### Your assignment
The answer is all of the data repeated exactly, with each picture omitted.
== Data in this exercise ==
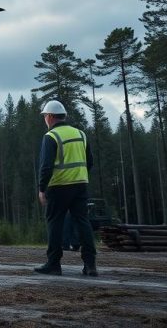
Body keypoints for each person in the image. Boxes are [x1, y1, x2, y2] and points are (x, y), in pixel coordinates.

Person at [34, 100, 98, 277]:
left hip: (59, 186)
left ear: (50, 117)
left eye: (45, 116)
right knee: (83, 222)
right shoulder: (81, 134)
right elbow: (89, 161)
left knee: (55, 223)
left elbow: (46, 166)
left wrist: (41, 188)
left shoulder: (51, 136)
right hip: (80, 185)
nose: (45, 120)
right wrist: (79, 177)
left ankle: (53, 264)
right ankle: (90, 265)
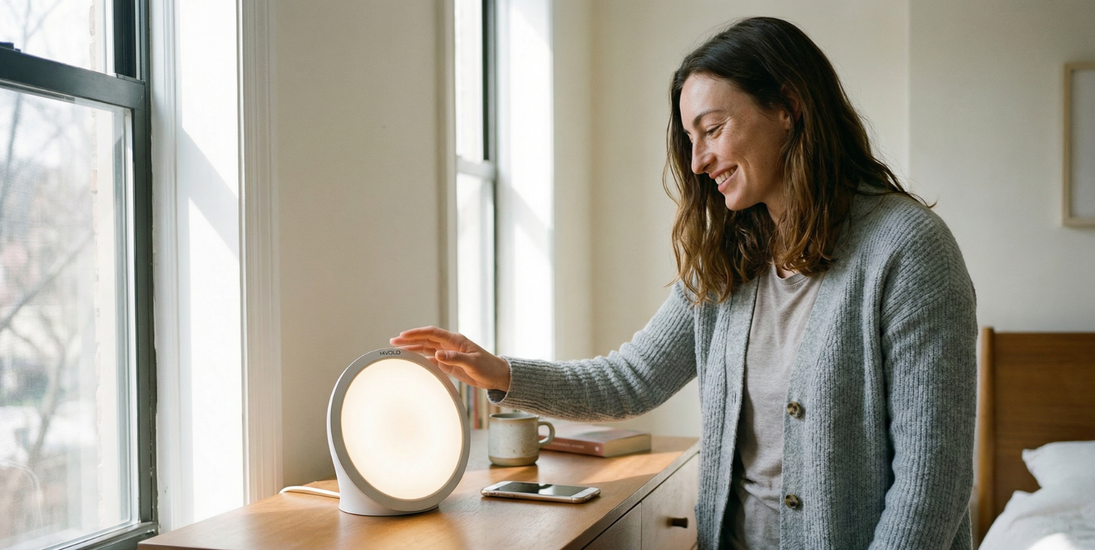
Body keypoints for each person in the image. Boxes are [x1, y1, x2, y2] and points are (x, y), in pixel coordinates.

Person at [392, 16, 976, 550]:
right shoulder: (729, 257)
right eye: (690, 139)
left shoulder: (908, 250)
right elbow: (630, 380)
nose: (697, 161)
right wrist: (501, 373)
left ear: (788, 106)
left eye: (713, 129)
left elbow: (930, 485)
===
### Written answer
Body keypoints for each person in the image. Boxes are [x1, y1, x2, y2] and points are (x, y), in pixel coordinates.

Person at [34, 100, 98, 277]:
left hip: (59, 186)
left ear: (50, 117)
left eye: (45, 116)
right knee: (83, 222)
right shoulder: (81, 134)
right elbow: (89, 161)
left knee: (55, 223)
left elbow: (46, 166)
left wrist: (41, 188)
left shoulder: (51, 136)
right hip: (80, 185)
nose: (45, 120)
right wrist: (79, 177)
left ankle: (53, 264)
right ankle: (90, 265)
Body keypoints for each person in the image. Boxes are [x1, y1, x2, y2] and points are (x, y), in pixel coordinates.

Person at [392, 16, 976, 550]:
right shoulder: (729, 257)
right eye: (690, 139)
left shoulder: (908, 250)
right elbow: (630, 380)
nose: (697, 161)
right wrist: (501, 373)
left ear: (788, 106)
left eye: (713, 129)
left elbow: (930, 485)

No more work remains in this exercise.